*SOURCE DATA:*

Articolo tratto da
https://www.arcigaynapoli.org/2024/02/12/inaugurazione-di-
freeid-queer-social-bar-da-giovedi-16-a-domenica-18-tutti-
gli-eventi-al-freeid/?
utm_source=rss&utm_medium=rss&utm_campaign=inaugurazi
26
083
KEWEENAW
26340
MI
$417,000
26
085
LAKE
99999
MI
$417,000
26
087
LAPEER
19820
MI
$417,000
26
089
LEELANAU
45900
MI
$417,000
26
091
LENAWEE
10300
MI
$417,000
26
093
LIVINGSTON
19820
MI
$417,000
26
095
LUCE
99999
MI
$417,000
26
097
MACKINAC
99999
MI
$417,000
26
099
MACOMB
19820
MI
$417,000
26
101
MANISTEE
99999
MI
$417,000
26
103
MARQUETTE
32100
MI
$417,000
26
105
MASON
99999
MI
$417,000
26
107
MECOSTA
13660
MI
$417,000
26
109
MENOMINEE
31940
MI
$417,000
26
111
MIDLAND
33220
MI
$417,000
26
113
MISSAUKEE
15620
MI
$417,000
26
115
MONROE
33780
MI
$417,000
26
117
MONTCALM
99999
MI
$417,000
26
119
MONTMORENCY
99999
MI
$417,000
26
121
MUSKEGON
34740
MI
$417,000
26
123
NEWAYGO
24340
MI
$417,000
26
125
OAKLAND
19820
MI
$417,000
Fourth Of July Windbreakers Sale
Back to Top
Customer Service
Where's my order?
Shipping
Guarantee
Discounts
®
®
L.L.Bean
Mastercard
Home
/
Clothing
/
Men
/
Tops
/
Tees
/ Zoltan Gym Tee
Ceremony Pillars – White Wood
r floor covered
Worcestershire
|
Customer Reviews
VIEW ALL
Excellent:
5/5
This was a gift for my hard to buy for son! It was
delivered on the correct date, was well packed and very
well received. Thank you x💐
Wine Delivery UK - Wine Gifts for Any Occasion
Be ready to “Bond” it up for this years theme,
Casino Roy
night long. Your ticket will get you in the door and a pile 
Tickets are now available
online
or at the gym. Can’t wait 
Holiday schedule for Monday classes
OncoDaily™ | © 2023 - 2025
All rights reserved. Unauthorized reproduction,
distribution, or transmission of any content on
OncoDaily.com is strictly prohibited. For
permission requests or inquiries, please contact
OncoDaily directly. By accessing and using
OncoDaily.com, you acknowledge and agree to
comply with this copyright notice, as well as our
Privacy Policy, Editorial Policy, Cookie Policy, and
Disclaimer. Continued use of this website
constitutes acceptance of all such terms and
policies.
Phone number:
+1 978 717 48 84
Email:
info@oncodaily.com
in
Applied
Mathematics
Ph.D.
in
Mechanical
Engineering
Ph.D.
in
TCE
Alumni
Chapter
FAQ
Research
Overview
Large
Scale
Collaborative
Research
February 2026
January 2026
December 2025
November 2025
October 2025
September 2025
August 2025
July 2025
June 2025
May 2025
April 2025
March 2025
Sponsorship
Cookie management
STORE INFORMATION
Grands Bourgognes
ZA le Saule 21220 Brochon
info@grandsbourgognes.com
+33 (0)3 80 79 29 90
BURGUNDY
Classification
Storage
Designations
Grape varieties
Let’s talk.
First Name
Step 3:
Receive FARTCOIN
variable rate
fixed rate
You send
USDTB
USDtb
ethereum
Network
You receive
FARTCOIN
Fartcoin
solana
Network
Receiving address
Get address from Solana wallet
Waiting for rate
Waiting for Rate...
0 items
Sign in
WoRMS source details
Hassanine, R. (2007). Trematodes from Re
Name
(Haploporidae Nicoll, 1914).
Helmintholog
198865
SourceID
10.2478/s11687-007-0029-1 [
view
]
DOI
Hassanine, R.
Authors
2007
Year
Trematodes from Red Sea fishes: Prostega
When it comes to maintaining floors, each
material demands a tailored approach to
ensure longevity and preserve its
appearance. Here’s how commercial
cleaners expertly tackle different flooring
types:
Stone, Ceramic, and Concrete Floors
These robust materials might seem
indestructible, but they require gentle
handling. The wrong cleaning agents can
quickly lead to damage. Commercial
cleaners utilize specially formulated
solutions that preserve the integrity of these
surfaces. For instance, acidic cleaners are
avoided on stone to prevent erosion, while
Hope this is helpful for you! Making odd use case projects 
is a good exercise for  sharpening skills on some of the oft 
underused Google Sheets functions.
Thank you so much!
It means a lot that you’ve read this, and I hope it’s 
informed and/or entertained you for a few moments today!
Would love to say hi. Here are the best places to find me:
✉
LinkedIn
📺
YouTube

*WHAT YOU SHOULD DO:* Copy every line of the data above word for word, keeping the original order and line breaks.

*SOLVED EXERCISE:*
Articolo tratto da
https://www.arcigaynapoli.org/2024/02/12/inaugurazione-di-
freeid-queer-social-bar-da-giovedi-16-a-domenica-18-tutti-
gli-eventi-al-freeid/?
utm_source=rss&utm_medium=rss&utm_campaign=inaugurazi
26
083
KEWEENAW
26340
MI
$417,000
26
085
LAKE
99999
MI
$417,000
26
087
LAPEER
19820
MI
$417,000
26
089
LEELANAU
45900
MI
$417,000
26
091
LENAWEE
10300
MI
$417,000
26
093
LIVINGSTON
19820
MI
$417,000
26
095
LUCE
99999
MI
$417,000
26
097
MACKINAC
99999
MI
$417,000
26
099
MACOMB
19820
MI
$417,000
26
101
MANISTEE
99999
MI
$417,000
26
103
MARQUETTE
32100
MI
$417,000
26
105
MASON
99999
MI
$417,000
26
107
MECOSTA
13660
MI
$417,000
26
109
MENOMINEE
31940
MI
$417,000
26
111
MIDLAND
33220
MI
$417,000
26
113
MISSAUKEE
15620
MI
$417,000
26
115
MONROE
33780
MI
$417,000
26
117
MONTCALM
99999
MI
$417,000
26
119
MONTMORENCY
99999
MI
$417,000
26
121
MUSKEGON
34740
MI
$417,000
26
123
NEWAYGO
24340
MI
$417,000
26
125
OAKLAND
19820
MI
$417,000
Fourth Of July Windbreakers Sale
Back to Top
Customer Service
Where's my order?
Shipping
Guarantee
Discounts
®
®
L.L.Bean
Mastercard
Home
/
Clothing
/
Men
/
Tops
/
Tees
/ Zoltan Gym Tee
Ceremony Pillars – White Wood
r floor covered
Worcestershire
|
Customer Reviews
VIEW ALL
Excellent:
5/5
This was a gift for my hard to buy for son! It was
delivered on the correct date, was well packed and very
well received. Thank you x💐
Wine Delivery UK - Wine Gifts for Any Occasion
Be ready to “Bond” it up for this years theme,
Casino Roy
night long. Your ticket will get you in the door and a pile 
Tickets are now available
online
or at the gym. Can’t wait 
Holiday schedule for Monday classes
OncoDaily™ | © 2023 - 2025
All rights reserved. Unauthorized reproduction,
distribution, or transmission of any content on
OncoDaily.com is strictly prohibited. For
permission requests or inquiries, please contact
OncoDaily directly. By accessing and using
OncoDaily.com, you acknowledge and agree to
comply with this copyright notice, as well as our
Privacy Policy, Editorial Policy, Cookie Policy, and
Disclaimer. Continued use of this website
constitutes acceptance of all such terms and
policies.
Phone number:
+1 978 717 48 84
Email:
info@oncodaily.com
in
Applied
Mathematics
Ph.D.
in
Mechanical
Engineering
Ph.D.
in
TCE
Alumni
Chapter
FAQ
Research
Overview
Large
Scale
Collaborative
Research
February 2026
January 2026
December 2025
November 2025
October 2025
September 2025
August 2025
July 2025
June 2025
May 2025
April 2025
March 2025
Sponsorship
Cookie management
STORE INFORMATION
Grands Bourgognes
ZA le Saule 21220 Brochon
info@grandsbourgognes.com
+33 (0)3 80 79 29 90
BURGUNDY
Classification
Storage
Designations
Grape varieties
Let’s talk.
First Name
Step 3:
Receive FARTCOIN
variable rate
fixed rate
You send
USDTB
USDtb
ethereum
Network
You receive
FARTCOIN
Fartcoin
solana
Network
Receiving address
Get address from Solana wallet
Waiting for rate
Waiting for Rate...
0 items
Sign in
WoRMS source details
Hassanine, R. (2007). Trematodes from Re
Name
(Haploporidae Nicoll, 1914).
Helmintholog
198865
SourceID
10.2478/s11687-007-0029-1 [
view
]
DOI
Hassanine, R.
Authors
2007
Year
Trematodes from Red Sea fishes: Prostega
When it comes to maintaining floors, each
material demands a tailored approach to
ensure longevity and preserve its
appearance. Here’s how commercial
cleaners expertly tackle different flooring
types:
Stone, Ceramic, and Concrete Floors
These robust materials might seem
indestructible, but they require gentle
handling. The wrong cleaning agents can
quickly lead to damage. Commercial
cleaners utilize specially formulated
solutions that preserve the integrity of these
surfaces. For instance, acidic cleaners are
avoided on stone to prevent erosion, while
Hope this is helpful for you! Making odd use case projects 
is a good exercise for  sharpening skills on some of the oft 
underused Google Sheets functions.
Thank you so much!
It means a lot that you’ve read this, and I hope it’s 
informed and/or entertained you for a few moments today!
Would love to say hi. Here are the best places to find me:
✉
LinkedIn
📺
YouTube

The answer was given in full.